An international team of scientists has found something new on the Martian surface, and this time it is from the world of microbes. Yes! The researchers have detected the presence of strange bacterial colonies harboring over the Martian surface. These bacteria possess the caliber to convert light energy into fuel. Guess what? These bacteria accomplish all these activities in the presence of extremely dark environment.

The researchers in a press release statement said, “Similar bacteria could someday help humans colonize Mars and expand our search for life on other planets.”

Cyanobacteria absorb the sunlight and convert it into the usable form of energy. In the entire conversion process, oxygen is given out. Until now, it was believed that these cyanobacteria were capable of absorbing the lights of higher energy wavelengths. The Chroococcidiopsis thermal is one species of cyanobacteria thriving in most extreme environments across the globe. This species of cyanobacteria are capable of absorbing redder wavelengths of light. The redder wavelengths of light are less energetic. This activity of cyanobacterial species is meant for its survival in dark conditions.

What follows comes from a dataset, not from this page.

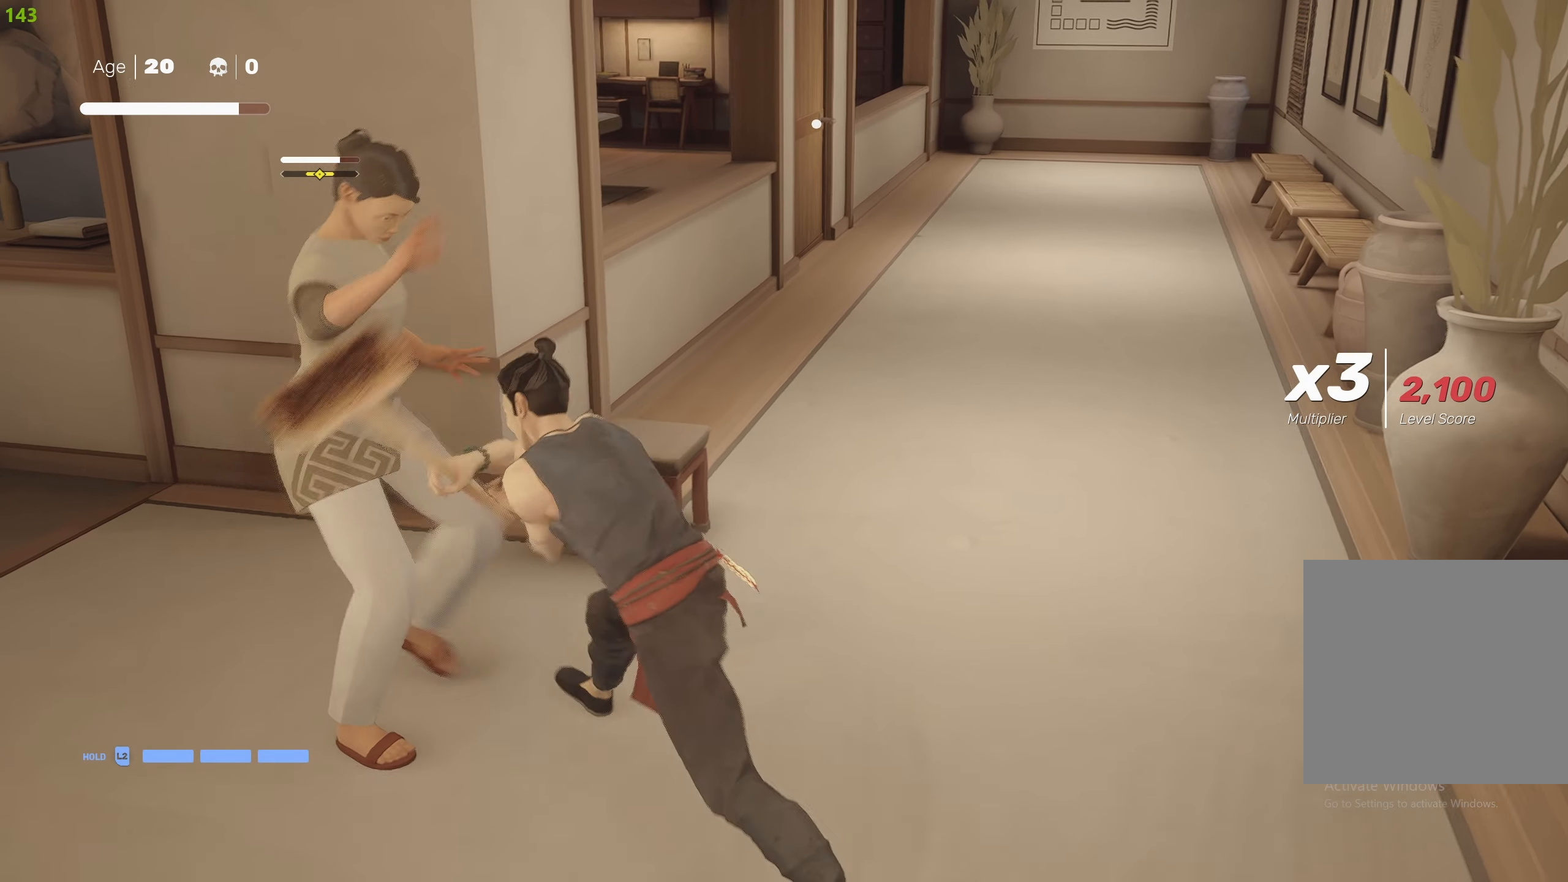
{"buttons": ["R2"], "left_stick": "up-left", "right_stick": "center", "events": [[233, "left_stick", "center"], [283, "L1", "down"], [350, "L1", "up"], [483, "left_stick", "up-left"], [500, "R2", "down"]]}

Jennifer Mortan conveys, “This work redefines the minimum energy needed in light to drive photosynthesis. This type of photosynthesis may well be happening in your garden, under a rock.” Jennifer Morton is a researcher at the Australian National University. Jennifer is also the co-author of The New York.

The researchers are focusing on the physical mechanism behind the redder wavelength absorption phenomenon by these cyanobacterial species. This research will further unveil the mechanism of photosynthesis. Also, it will throw light on the use of low-light organisms for generation of oxygen in places like the Martian environment.

Elmars Krausz concludes, “This might sound like science fiction, but space agencies and private companies around the world are actively trying to turn this aspiration into reality in the not-too-distant future. Photosynthesis could theoretically be harnessed with these types of organisms to create air for humans to breathe on Mars. Low-light-adapted organisms, such as the cyanobacteria we’ve been studying, can grow under rocks and potentially survive the harsh conditions on the Red Planet.” Elmars Krausz is a co-author of the research and an emeritus professor at the Australian National University.